En un sens il n’est pas ultra loin de celui de la XJR, pourtant il a exactement 25% de cubage en moins (en pratique, un cylindre en moins). Autre avantage, il est économe, environ 6/8 litres aux 100 (selon la charge et le type de conduite).
La partie cycle est « à l’ancienne », classique, rigide, et confortable. La position de conduite est un peu particulière, entre la sportive et la GT. Ce n’est qu’en 96 que Triumph a fait de la Trophy une machine de tourisme à part entière avec un grand guidon. La T3 a des guidons assez bas, comme la Sprint. A de très nombreux égards d’ailleurs, le Trophy T3 est une Sprint avec un carénage intégral et une optique simple au lieu des deux phares ronds (plus jolis d’ailleurs) de la Sprint.
La Trophy (comme les autres T3) n’est pas une moto à brusquer, elle se conduit avec fermeté et en enroulant. Le tout (auquel il faut ajouter une esthétique à la fois classieuse et sportive et une finition très au-dessus des standards japonais ) fait de la Trophy une machine très attachante.

A l’arrêt
C’est un peu bizarre d’émetre un avis sur une moto à l’arrêt mais la Trophy T3 le mérite amplement.

  • La présentation, la finition
    Un seul mot : exemplaire. Lorsque John Bloor a repris Triumph en 84 il a voulu (fièreté British ?) faire mieux que les japonais.
    Si cette particularité ds T3 vous intéresse, vous trouverez tous les détails sur le site du Chevalier Noir.Cette qualité de fabrication saute aux yeux sur les T3 (les Triumph récentes ont des standards de fabrication plus classiques bien qu’élevés). Il n’est pas rare de voir des T3 de 10 ans d’âge qu’on pourrait croire presque neuves. C’est le cas de la notre. Cela est dû également au soin apportés par leurs proprio (celui de la notre était exemplaire sur ce point) mais essayez de trouver des japonaises de 10 ans et 80 000 km avec un aspect proche du neuf…

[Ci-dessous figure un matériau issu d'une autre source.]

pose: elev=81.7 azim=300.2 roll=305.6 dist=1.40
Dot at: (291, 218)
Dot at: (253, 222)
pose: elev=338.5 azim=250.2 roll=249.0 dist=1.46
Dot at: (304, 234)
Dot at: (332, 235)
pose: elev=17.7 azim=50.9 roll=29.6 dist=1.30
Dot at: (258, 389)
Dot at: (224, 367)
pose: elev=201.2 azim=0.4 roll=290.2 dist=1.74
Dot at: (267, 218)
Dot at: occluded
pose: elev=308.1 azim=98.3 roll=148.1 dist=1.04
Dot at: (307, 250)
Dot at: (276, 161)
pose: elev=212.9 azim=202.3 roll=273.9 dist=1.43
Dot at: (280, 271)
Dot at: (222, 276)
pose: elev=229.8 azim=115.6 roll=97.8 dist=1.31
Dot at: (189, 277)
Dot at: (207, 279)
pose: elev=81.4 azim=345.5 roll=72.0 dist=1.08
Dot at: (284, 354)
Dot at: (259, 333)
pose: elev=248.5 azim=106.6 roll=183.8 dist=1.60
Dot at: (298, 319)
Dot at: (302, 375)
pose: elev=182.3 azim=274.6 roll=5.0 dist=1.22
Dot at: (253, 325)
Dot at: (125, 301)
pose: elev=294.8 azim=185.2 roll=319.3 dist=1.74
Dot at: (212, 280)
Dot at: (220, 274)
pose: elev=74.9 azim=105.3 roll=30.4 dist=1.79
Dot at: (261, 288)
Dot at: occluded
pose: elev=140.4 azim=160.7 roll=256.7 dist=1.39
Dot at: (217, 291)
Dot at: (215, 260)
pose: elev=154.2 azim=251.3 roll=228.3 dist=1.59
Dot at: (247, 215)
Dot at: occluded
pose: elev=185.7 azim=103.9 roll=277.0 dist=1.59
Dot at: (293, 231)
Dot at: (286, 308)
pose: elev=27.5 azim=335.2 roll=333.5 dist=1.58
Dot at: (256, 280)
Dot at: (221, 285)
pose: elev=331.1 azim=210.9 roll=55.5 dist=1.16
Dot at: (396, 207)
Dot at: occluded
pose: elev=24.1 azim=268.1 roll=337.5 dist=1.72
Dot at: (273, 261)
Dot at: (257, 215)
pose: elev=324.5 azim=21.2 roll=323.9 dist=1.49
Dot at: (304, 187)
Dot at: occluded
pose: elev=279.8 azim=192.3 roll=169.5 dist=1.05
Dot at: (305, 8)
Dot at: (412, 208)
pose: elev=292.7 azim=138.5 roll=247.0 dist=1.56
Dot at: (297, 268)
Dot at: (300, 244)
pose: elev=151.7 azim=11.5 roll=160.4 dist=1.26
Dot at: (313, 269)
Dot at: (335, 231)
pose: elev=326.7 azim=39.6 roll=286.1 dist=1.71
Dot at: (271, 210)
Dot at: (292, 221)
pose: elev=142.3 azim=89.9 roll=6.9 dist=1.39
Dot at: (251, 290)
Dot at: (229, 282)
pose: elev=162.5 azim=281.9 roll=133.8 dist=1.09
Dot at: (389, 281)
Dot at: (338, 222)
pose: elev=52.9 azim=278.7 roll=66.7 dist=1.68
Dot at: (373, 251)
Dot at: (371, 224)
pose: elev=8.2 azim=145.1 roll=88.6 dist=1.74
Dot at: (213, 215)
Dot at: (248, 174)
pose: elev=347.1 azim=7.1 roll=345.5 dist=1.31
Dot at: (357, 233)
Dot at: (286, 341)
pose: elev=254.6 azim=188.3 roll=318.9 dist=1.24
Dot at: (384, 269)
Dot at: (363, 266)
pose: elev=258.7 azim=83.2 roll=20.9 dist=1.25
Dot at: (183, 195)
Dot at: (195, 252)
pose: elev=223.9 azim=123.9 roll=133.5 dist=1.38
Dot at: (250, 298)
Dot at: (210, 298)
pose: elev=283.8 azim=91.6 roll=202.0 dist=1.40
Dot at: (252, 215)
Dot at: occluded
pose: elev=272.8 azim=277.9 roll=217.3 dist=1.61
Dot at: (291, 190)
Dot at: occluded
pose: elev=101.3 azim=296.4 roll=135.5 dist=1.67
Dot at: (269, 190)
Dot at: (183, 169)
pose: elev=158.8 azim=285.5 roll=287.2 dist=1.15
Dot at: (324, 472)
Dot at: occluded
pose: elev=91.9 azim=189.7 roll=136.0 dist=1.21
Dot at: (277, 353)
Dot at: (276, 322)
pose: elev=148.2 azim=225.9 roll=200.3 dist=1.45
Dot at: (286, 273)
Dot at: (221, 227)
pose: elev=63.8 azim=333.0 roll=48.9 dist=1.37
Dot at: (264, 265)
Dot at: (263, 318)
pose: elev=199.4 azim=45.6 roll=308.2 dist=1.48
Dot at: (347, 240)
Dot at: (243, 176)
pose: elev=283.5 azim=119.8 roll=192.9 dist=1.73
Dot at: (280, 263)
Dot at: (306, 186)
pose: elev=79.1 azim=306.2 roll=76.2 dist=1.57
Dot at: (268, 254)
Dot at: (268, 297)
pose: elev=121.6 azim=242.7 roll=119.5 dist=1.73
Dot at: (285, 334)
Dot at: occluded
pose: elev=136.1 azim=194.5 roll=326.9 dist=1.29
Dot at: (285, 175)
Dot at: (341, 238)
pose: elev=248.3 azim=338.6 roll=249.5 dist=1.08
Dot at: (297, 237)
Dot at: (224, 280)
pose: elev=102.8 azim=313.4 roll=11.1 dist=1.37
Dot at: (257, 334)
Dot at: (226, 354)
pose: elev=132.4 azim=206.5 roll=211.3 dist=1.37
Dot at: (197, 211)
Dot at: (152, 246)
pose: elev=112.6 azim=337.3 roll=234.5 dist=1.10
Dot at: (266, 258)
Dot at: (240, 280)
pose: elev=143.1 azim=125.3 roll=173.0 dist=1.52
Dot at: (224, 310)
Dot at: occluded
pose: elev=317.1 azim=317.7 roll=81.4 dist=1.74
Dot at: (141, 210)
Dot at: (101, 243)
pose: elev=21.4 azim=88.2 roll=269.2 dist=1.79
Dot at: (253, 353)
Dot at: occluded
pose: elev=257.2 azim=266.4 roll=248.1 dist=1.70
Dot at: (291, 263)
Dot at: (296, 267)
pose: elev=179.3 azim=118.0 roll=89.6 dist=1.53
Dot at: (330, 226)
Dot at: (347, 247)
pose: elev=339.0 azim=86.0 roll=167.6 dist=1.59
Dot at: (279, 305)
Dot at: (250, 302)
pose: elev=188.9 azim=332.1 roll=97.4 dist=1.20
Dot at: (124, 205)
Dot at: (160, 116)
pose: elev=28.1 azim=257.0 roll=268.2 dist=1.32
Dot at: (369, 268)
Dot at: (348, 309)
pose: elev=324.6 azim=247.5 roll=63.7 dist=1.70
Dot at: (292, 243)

    Bref la présentation des T3 est absolument exemplaire.

  • L’équipement
    L’équipement est très bon, aux standards japonais (de l’époque).
    Le seul gros défaut (mais il est énoooorme) c’est qu’il n’y a aucune place sous la selle. Le transport du U est donc un problème (ce qui est pour le moins étrange pour une machine de tourisme.. mais il faut se souvenir que toutes les T3 sont conçues sur la même base, de la sportive Daytona à la touring Trophy).
    Le réservoir est en métal ce qui permet l’utilisation d’une sacoche magnétique.Au chapitre des regrets, pas de vide poche dans le carénage (pourtant il y aurait eu la place) et plus embétant, aucune place sous la selle pour mon U (heureusement, il tient dans la sacoche de réservoir).
    A l’arrêt la moto est assez lourde, notamment du fait d’un centre de gravité très haut placé. En revanche, de façon assez surprenante, le béquillage est très facile sur la centrale.

La Trophy en ville
La Trophy T3 s’acquitte honorablement de la ville. Dire que c’est son terrain privilégié ou qu’elle y est à l’aise serait très exagéré.
Elle est lourde, large (carénage), son rayon de braquage est assez grand, bref c’est très loin d’être un vélo.
La souplesse assez moyenne du moulin combinée à la position de type sportive basculée sur l’avant ne facilite pas les choses. Lorsque je parle de souplesse moyenne, le 3 cylindres est un peu spécial. Lorsqu’il est chaud, il accepte de descendre bas en régime et reprend sans problème, mais il n’est pas très à l’aise dans cet exercice. Heureusement, la boite douce et précise fait passer la pilule.
Le truc un peu surprenant en ville c’est cette histoire de centre de gravité. Il est très haut ce qui provoque un effet bizarre à l’arrêt, on dirait que la moto va tomber sur le côté. Ca rend la Trophy parfois délicate dans les manoeuvres à très basse vitesse et d’autre part elle danse un peu sur les raccords (typiquement ceux du périph parisien qui sont plus sensibles que sur la XJR). Rien de grave mais au début ça surprend un peu.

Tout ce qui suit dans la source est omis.